Screenwriting : Developing a Drama Series – Illegal by Design by Alex Mutnyi

Alex Mutnyi

Developing a Drama Series – Illegal by Design

I’m developing a character-driven drama series titled Illegal by Design.

The project is built as a standalone-episode format centered around a single protagonist, with each story exploring morally complex situations across different environments and cultures.

The series is based on real-life experiences, shaped into a structured narrative system designed for long-term development. The pilot is completed, with multiple episodes already written.

The tone sits somewhere between grounded realism and psychological tension — focused on behavior, choice, and consequence rather than exposition.

At this stage, I’m open to connecting with producers and development partners who work with bold, character-led storytelling and internationally scalable material.

Created by Alex Mutny.

Happy to connect.

Abraham Lith

Hello Alex, how are you doing? My name is Abraham Lith, a screenwriter and script editor based in Asheville.

I work with filmmakers, screenwriters, and producers to fix what usually holds a script back: uneven pacing, flat dialogue, weak character arcs, on-the-nose exposition, and scenes that don’t quite land so the story connects with real weight on screen.

If you have a script in progress, I’d be glad to take a look and help tighten it where it matters most.​

Warm regards,

Abraham, Lith.

Alex Mutnyi

Hi Abraham,

thanks for reaching out — appreciate it.

At this stage I’m primarily looking to connect with producers and development partners, but I’ll keep your offer in mind as the project progresses.

Best,

Alex

Abraham Lith

Thanks, Alex. Looking forward to making your project a huge success.

Suzanne Bronson

Hey Alex, this is Suzanne from the Stage 32 team. I just wanted to let you know I moved your post from Acting to Screenwriting, as it fits much better there. Let me know if you have any questions, and all the best to you!

Akshat Yadav

Hey Alex, this "standalone but centered" format is an interesting challenge. It's rare to see a single protagonist anchor different environments and cultures episode-to-episode without the narrative feeling disjointed.

If you're focusing on "choice and consequence" over exposition, then I believe the weight of the series relies almost entirely on the internal motives and logic of that one character. For this to be internationally scalable, that character’s manifesto has to be the constant that makes sense of the changing variables.
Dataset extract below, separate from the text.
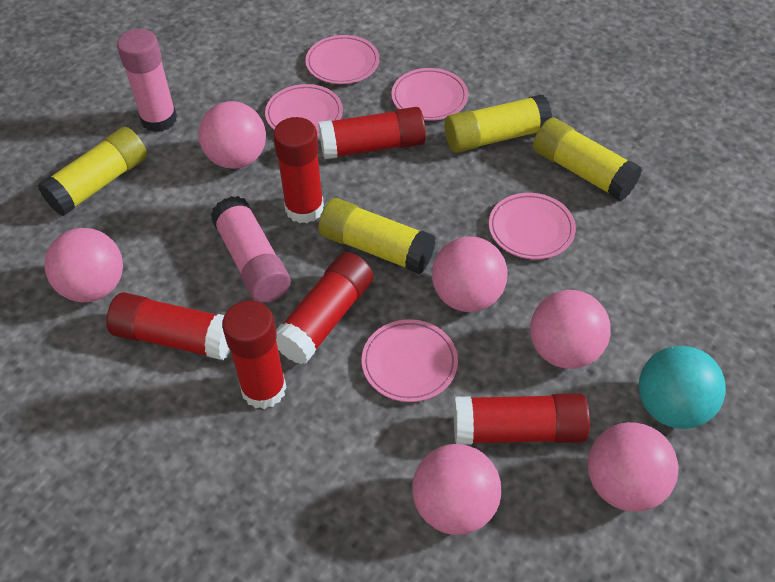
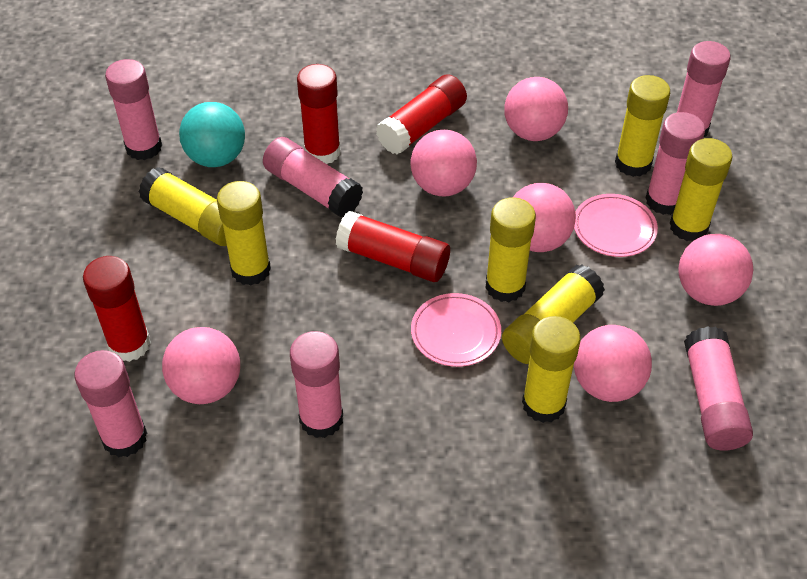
pink glue stick: [117,29,177,132] [211,196,291,303] = 2 -> [74,350,147,458] [105,59,162,160] [263,137,363,217] [290,331,343,438] [645,112,705,215] [677,41,731,138] [684,326,753,451] = 7
pink plate: [265,84,343,136] [306,35,379,84] [362,319,458,402] [392,68,468,121] [489,193,576,259] = 5 -> [411,293,501,367] [574,194,658,257] = 2
red glue stick: [106,292,231,360] [222,300,287,409] [273,117,324,223] [276,252,374,364] [318,107,426,159] [454,393,590,445] = 6 -> [83,256,151,362] [297,64,341,164] [336,211,450,282] [376,74,467,155] = 4
yellow glue stick: [38,127,147,216] [319,198,436,274] [444,95,552,153] [533,118,642,201] = 4 -> [139,167,227,246] [217,181,271,286] [485,197,536,302] [502,265,605,364] [522,316,581,423] [615,75,670,177] [669,138,732,241] = 7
I'd be curious to know: how do you intend to sustain tension in the audience when the elements change so frequently? This is truly intriguing, the vision is bold, but I believe the structure will need to be bulletproof for a system like this to work long-term.

Alex Mutnyi

Thanks, Akshat — that’s a sharp observation.

The tension isn’t coming from external continuity, but from the consistency of Alex’s internal logic.

Each episode is a closed system, but Alex operates under a fixed set of principles — almost like a personal code. That code creates continuity, even when environments, cultures, and conflicts change.

So the audience doesn’t follow the plot — they follow how far he’s willing to go each time.

That’s where the tension lives.

Alex Mutnyi

That’s exactly why I’m treating Alex as the constant — almost like a system rather than just a character.

Curious — from your perspective, what would you consider “bulletproof” for this kind of structure long-term?